Like many Canadians, Tia won't be able to contribute the maximum to both a TFSA and an RRSP. Her question is: which one of the two will help me save more?
Let's say Tia has $1,000 to contribute to a TFSA and RRSP, and:
- She doesn't add any more money to the plan after this contribution
- She invests this money for 20 years
- Her savings grow 5.5 percent each year
- Her marginal tax rate is 40 percent.
Here's what Tia would save with each plan.

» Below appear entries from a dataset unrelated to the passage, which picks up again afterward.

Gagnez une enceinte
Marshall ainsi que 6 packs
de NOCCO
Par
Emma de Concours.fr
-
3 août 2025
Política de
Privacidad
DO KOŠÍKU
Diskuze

| Tia's pre-tax contribution |
$1000 |
$1000 |
| Tax she pays upfront on her contribution (at 40%) |
400 |
0 |
| Net contribution |
600 |
1000 |
| What she makes investing (20 years at 5.5%) |
1151 |
1918 |
| Total in each plan after 20 years |
1751 |
2918 |
| Tax due when she withdraws the money (at 40%) |
0 |
1167 |
| Cash in hand after 20 years |
$1751 |
$1751 |
Source: Department of Finance, Canada
There are three important lessons for Tia from this story:
- If her tax rate were to stay the same 20 years from now, she would end up with the same cash in hand from both plans.
- If her tax rate were to drop, she would gain more from an RRSP. This might be the case if Tia knew she would retire in 20 years and her yearly income would drop – bringing her tax rate down.
- If her tax rate were to rise after 20 years, a TFSA would be the better choice. For example, let's say Tia knew she would still be working at that time, and her income would be higher. So would her tax rate. By taking money from her TFSA, she would come out ahead in tax savings over an RRSP.
Of course, no one has a crystal ball. No one can foresee the future – including any changes that may come to Canada's tax system over time. Still, taxes are a major factor in choosing between an RRSP and a TFSA and it pays to plan with the best information you have today.